Прошлая неделя прошла очень спокойно и незаметно, поэтому я расслабился. Когда раздался звонок в дверь, я в футболке и спортивных штанах стоял на кухне и выбирал сковородку. Оказалось, мы с ученицей друг друга не поняли (хотя я уверен, что понял ее лучше, чем она меня) и она пришла на час раньше назначенного. Одевался я в спешке и в результате первые полчаса занятия размышлял о том, насколько у меня мятая рубашка.
Ученица же расстилала передо мной какую-то паутину интриг, предательств, психологического насилия и изысканных ударов в спину — речь шла о ее школьных подругах. Я давно взял за правило выслушивать все, что хочет сказать ученик, но только если он говорит по-английски. Дети правило приняли, это работает (к моему, надо сказать, легкому удивлению), ученики говорят с каждым разом все свободнее. Единственный минус такого подхода — обилие лишней и иногда пугающей информации, но тут помогает моя плохая память. К примеру, я уже забыл имена подруг и распределение ролей в бессердечной иерархии маленьких девочек, но ощущение давящего социального ужаса запомнил.
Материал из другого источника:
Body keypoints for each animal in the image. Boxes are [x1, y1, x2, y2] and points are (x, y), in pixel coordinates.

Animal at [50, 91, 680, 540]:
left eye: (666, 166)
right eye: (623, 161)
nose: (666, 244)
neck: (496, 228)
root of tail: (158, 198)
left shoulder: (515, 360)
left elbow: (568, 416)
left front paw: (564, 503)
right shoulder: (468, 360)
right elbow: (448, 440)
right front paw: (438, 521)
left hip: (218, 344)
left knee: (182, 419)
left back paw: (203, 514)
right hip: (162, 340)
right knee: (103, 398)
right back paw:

Но говорила ученица неплохо, слова подбирала, грамматически конструировала все верно — поэтому приходилось слушать, поправляя иногда окончания глаголов. Мы иногда прерывались на заполнение словарика и во время этих перерывов ученица спрашивала, как говорить красивее. Меня это очень порадовало, это означает, что девочка понимает английский уже достаточно, чтобы требовать красоты и отточенности. Поэтому я с удовольствием обсудил с ней, как красивее и презрительнее описать ее отношения к другой маленькой девочке.
- She thinks herself my equal. - удовлетворенно и надменно повторила ученица и я не удержался от смеха. Девочка перевела железно-холодный взгляд на меня и я вспомнил, что сижу в мятой рубашке.